Botox is the gold standard. If you’re going to use needles why not use one with a proven track record, with real stuff in them, and we know how it works?
The first review says that sham acupuncture is demonstrated not to be a placebo because a light touch of the skin alleviates the affective component of pain. Therefore the review did not include comparisons between acupuncture and sham.
There can be no decisive way of determining whether acupuncture produces anything other than a placebo response (in this case an affective effect) if all there is to acupuncture is the light touching of the skin, but there is more to it than that. De qi cannot be induced by a light touch on the surface of the skin. The question is whether any perceived benefit arising from the digging, poking and twisting resulting in the “de qi” sensation, is due to anything other than a strong placebo response.
Regarding the authors’ criteria for “acupuncture intensity”:
Number of sessions, (≥8 vs. <8)
Number of acupoints, (≥10 vs. <10)
Achievement of de-qi (yes vs. no/not reported).
On the basis of these criteria only the presence or absence of de qi can clearly distinguish true from sham acupuncture.
I have read that skilled acupuncturists can recognise when de qi has been induced – or not induced. A skilled acupuncturist knows whether or not a trial patient has had the ideal acupuncture treatment or not. If that is correct it is a serious limitation in blinding in sham acupuncture trials.

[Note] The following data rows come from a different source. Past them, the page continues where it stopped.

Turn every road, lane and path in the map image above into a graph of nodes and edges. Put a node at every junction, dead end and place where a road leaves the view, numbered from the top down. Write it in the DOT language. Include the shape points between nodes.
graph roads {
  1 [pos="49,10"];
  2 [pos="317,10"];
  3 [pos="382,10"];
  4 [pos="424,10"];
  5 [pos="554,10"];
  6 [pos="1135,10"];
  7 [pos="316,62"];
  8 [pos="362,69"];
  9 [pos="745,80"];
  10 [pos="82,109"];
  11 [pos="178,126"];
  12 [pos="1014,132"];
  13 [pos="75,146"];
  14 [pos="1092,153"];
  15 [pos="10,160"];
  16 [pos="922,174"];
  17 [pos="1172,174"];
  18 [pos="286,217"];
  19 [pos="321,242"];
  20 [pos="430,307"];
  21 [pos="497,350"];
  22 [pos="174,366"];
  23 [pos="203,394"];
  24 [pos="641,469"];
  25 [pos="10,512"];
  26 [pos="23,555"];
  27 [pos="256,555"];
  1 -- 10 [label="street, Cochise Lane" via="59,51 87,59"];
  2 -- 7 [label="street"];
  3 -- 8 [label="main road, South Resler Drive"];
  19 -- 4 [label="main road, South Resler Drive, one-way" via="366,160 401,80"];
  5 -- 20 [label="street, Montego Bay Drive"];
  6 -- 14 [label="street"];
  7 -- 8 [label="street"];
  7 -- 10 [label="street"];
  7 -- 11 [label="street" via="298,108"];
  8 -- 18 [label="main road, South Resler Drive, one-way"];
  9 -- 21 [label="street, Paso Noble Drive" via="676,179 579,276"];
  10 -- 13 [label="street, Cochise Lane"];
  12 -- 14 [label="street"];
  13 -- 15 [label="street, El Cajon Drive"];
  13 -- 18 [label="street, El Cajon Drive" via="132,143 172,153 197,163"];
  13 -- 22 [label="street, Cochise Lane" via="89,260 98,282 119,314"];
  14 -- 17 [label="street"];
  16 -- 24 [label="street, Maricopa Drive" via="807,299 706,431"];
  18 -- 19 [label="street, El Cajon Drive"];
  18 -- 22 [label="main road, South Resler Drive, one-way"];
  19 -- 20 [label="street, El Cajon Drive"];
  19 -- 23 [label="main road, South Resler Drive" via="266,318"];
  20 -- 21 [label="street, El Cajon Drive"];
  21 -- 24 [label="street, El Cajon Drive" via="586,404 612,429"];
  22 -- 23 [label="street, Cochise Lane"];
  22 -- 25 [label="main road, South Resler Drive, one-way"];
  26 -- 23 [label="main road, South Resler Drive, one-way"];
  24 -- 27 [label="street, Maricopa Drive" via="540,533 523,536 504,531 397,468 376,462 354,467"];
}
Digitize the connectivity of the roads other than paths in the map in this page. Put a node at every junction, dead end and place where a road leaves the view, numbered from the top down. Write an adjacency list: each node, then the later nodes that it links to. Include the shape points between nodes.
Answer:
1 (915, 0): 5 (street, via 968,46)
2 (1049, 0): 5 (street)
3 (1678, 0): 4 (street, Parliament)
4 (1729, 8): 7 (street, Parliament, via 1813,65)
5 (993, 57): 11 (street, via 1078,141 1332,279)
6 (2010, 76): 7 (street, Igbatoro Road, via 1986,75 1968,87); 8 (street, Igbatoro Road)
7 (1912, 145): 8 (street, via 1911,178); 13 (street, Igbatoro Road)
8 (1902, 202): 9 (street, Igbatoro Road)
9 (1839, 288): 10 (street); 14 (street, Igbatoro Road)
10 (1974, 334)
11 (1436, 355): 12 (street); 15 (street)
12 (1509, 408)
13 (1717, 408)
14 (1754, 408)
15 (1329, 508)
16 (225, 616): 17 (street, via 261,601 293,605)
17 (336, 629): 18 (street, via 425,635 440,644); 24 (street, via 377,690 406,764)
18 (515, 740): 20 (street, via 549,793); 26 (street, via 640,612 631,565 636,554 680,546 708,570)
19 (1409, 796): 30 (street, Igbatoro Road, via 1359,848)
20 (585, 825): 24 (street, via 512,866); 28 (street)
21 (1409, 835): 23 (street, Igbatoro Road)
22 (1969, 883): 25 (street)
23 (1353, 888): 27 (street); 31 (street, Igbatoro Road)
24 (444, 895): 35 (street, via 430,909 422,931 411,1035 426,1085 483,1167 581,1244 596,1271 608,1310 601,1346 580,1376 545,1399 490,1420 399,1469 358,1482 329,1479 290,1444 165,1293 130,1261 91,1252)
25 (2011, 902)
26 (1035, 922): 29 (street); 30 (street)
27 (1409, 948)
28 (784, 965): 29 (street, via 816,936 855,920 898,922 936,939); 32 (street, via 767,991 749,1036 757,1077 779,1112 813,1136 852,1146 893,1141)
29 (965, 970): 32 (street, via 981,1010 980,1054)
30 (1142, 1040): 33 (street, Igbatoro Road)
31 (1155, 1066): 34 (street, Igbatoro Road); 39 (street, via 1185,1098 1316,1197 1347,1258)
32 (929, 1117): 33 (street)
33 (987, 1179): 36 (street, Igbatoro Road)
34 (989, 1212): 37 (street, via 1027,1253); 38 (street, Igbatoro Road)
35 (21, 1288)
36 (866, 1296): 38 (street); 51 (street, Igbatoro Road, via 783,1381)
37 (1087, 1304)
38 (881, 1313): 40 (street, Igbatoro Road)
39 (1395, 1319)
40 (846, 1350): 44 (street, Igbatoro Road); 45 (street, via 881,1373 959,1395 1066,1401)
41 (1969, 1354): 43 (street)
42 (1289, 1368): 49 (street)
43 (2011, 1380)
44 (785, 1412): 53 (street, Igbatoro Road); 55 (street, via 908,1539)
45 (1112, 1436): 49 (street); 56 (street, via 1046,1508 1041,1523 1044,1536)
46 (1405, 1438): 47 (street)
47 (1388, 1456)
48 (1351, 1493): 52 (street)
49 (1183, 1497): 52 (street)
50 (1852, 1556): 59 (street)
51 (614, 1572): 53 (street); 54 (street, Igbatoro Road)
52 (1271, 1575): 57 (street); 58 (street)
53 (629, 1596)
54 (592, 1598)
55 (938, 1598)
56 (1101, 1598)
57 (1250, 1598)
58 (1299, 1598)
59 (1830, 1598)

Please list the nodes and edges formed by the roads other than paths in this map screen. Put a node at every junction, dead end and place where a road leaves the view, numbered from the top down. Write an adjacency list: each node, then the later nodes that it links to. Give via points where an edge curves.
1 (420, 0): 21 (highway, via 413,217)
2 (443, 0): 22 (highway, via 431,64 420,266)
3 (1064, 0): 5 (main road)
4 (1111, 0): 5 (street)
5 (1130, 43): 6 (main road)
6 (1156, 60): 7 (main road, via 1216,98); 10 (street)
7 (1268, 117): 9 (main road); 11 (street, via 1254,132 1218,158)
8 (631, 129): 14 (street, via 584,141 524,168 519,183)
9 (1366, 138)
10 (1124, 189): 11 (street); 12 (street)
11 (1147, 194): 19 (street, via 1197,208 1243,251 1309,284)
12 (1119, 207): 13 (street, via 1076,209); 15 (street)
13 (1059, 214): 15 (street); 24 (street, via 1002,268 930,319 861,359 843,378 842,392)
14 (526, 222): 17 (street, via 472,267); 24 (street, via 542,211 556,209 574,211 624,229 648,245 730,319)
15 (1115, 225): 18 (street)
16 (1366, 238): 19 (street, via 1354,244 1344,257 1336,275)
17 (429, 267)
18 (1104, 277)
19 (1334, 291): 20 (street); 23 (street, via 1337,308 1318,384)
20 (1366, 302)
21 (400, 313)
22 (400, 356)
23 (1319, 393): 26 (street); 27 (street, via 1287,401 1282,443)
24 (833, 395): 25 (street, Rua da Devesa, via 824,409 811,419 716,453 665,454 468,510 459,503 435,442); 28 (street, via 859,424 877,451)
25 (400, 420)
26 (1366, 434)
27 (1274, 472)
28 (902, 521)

The first review excluded from its meta-analysis the only trial to include botulinum toxin A, considering its protocol dosage to be insufficient to be therapeutically effective. I think that was a poor decision. Flawed the protocol may have been, but it was the only trial with that treatment and should have been included.
The clear superiority of botulinum toxin A in the second review also brings into question the decision not to include the trial with that treatment in the first review’s meta-analysis.